Pena en suspenso para policía que tomó rehenes
Podrá seguir trabajando, pero sin portar armas.
Leonardo Petricio
NEUQUÉN (AN).- Carlos Sebastián Riquelme, el cabo que en octubre del año pasado irrumpió en las oficinas de Licencias de Conducir de esta ciudad, disparó cuatro veces al techo y tomó nueve rehenes, fue condenado ayer a la pena de tres años de prisión en suspenso y podrá seguir siendo policía. La resolución fue adoptada a través de un acuerdo pleno entre la fiscal Valeria Panozzo y el defensor de Riquelme, Gustavo Lucero, el cual fue homologado por el juez Mauricio Zabala. Dos elementos fueron centrales para que el cabo reciba una pena en suspenso: el joven reconoció lo que hizo, pidió disculpas y se sometió a un tratamiento psicológico y psiquiátrico, mientras que la joven embarazada que era su pareja, y por lo cual le habría recaído una calificación más grave, solicitó que Riquelme no sea acusado. La toma de rehenes que mantuvo por cinco horas en vilo a la ciudad estuvo desde un comienzo teñida de grises dado que el policía le aclaró a los rehenes que no los lastimaría, les mostró que el arma no tenía balas y al contarle las penurias de su vida amorosa se ganó el apoyo de varios, al punto que los últimos cuatro rehenes no habrían querido salir del edificio de Santa Teresa 2009 cuando él se lo permitió, sino que recién lo hicieron cuando llegó un mediador. Con ese escenario, Riquelme fue condenado por el delito de privación ilegítima de la libertad agravada por el empleo de un arma de fuego. Se acordó además una serie de condiciones como presentaciones cuatrimestrales ante la justicia y una inhabilitación especial para portar armas por tres años.
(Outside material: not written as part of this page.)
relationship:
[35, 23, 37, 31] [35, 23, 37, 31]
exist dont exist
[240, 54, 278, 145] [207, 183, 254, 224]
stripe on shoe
Esta inhabilitación será la que le permitirá a Riquelme continuar en la fuerza policial, pero realizando por ese plazo tareas en las que no deba llevar un arma. El 27 de octubre del año pasado Riquelme ingresó poco después de las 8.30 por un acceso lateral al edificio de Licencias de Conducir. Una vez dentro disparó tres veces al techo y exigió que se fueran todos menos los empleados. Luego hizo un cuarto disparo para que los nueve que quedaron bloquearan las puertas. El uniformado buscaba que su expareja, una empleada del sector, lo escuchara. Ella estaba embarazada de tres meses, pero había puesto fin a la relación. Según se supo, ese niño ya nació y es el tercer hijo de Riquelme. Los otros dos viven con su expareja quien tampoco le permitiría verlos.